* **What you need to do**:
Retype the lines of the records below exactly as they appear, leaving out the pictures.

* **The data**:
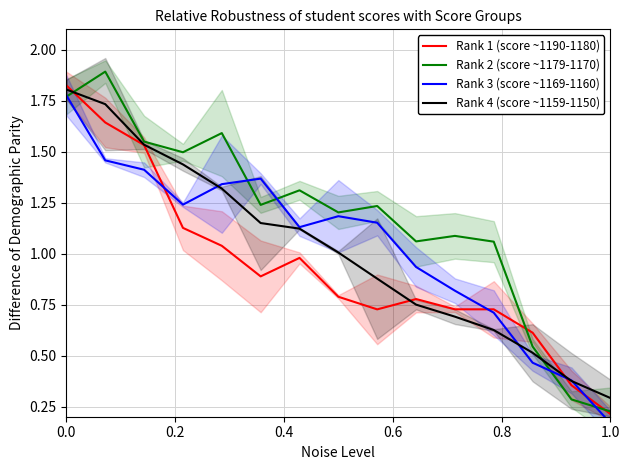

True or false: Rank 4 (score ~1159-1150) has a value of 0.3 at 1.0.

True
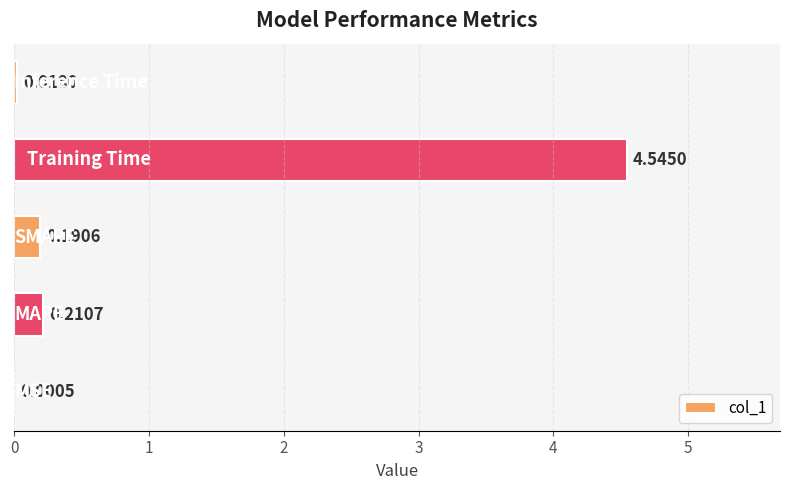

How many categories are shown in the chart?

5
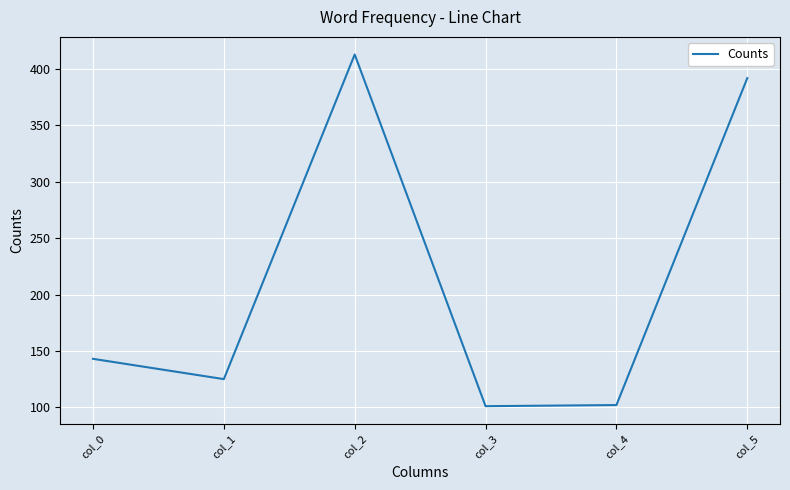

What is the difference between the second highest and second lowest values?

290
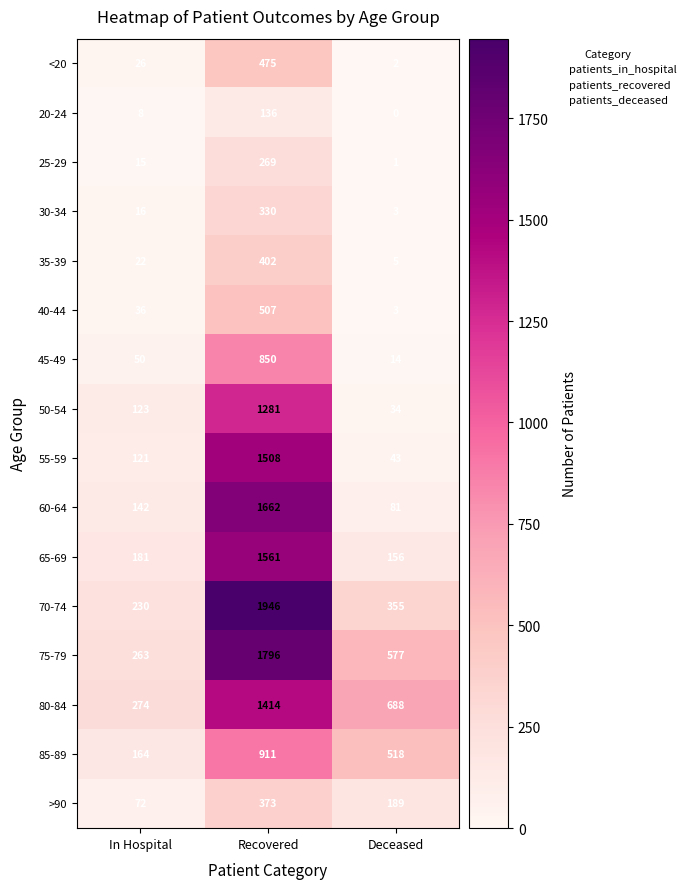

Where is <20 nearest to the value 238?

In Hospital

* **Solved problem**:
True or false: Rank 4 (score ~1159-1150) has a value of 0.3 at 1.0.

True

How many categories are shown in the chart?

5

What is the difference between the second highest and second lowest values?

290

Where is <20 nearest to the value 238?

In Hospital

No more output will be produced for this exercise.